A former amateur boxing champion has been acquitted of all 28 charges, including three counts of attempted murder, he faced from a home invasion and triple shooting in Cole Harbour that left a young woman paralyzed from the chest down.

Markel Jason Downey, 21, of Cole Harbour stood trial in Nova Scotia Supreme Court in Halifax beginning Jan. 9.

Justice Michael Wood gave his oral decision Tuesday and followed it up with a written decision released Thursday.

Four masked individuals entered a home on Arklow Drive in Cole Harbour on the evening of Nov. 30, 2014. Within a few minutes, one of the intruders had shot the three occupants.

The Crown alleged Downey was the gunman. In addition to attempted murder, he was charged with robbery, break and enter, various firearm offences and breaching a court order.

In his decision, Wood said the sole issue at trial was the identity of the shooter.

Prosecutors relied on the testimony of Ashley MacLean, whose spinal cord was injured in the shooting. She said she recognized Downey’s voice from her previous contact with him.

The only forensic evidence against Downey consisted of one particle of gunshot residue found on his right hand more than three hours after the incident.

The judge said the Crown’s evidence failed to prove Downey’s guilt beyond a reasonable doubt.

“My concerns with respect to the reliability of Ms.
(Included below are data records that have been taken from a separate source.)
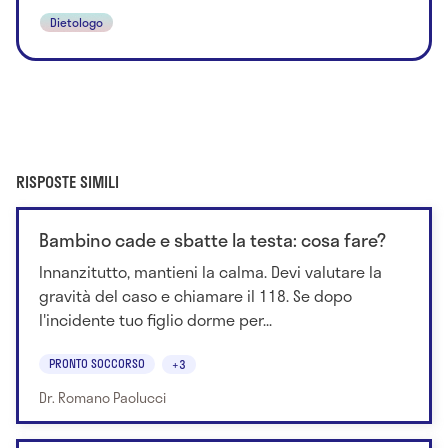
Dietologo
RISPOSTE SIMILI
Bambino cade e sbatte la testa: cosa fare?
Innanzitutto, mantieni la calma. Devi valutare la
gravità del caso e chiamare il 118. Se dopo
l'incidente tuo figlio dorme per...
PRONTO SOCCORSO
+3
Dr. Romano Paolucci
MacLean’s identification evidence remain, and the single particle of gunshot residue found on Mr. Downey’s hand does not remove my doubt,” Wood said.

“There are simply too many possible sources of gunshot residue to allow that piece of evidence to overcome the weaknesses in Ms. MacLean’s identification of Mr. Downey as the shooter.”

Downey was just 15 when he won a gold medal in boxing at the 2011 Canada Winter Games in Halifax. He was 18 at the time of the home invasion.

“Mr. Downey has maintained that he was not responsible in any way for the home invasion or shooting,” defence lawyer Patrick MacEwen told Local Xpress on Thursday.

“While the injuries sustained by these three individuals, most notably Ms. MacLean, are tragic, Justice Wood was alive to the fact that the intruders were masked and the conditions were less than optimal.

“We are happy with the decision and believe it is the correct decision in these circumstances.”

MacEwen said that after more than two years in custody, Downey is eager to spend time with his family and supporters.

Police also arrested three 17-year-old boys whose cases were dealt with in Halifax youth court. They each pleaded guilty to three counts of aggravated assault and single counts of break and enter and wearing a mask in the commission of an offence.

The young offenders were sentenced in the fall of 2015 after spending a year on remand at the Nova Scotia Youth Facility in Waterville. Each received about six more months in custody and three months of strict supervision in the community, followed by a year’s probation.

The judge also ordered the teens to provide DNA samples and prohibited them from having weapons for 10 years.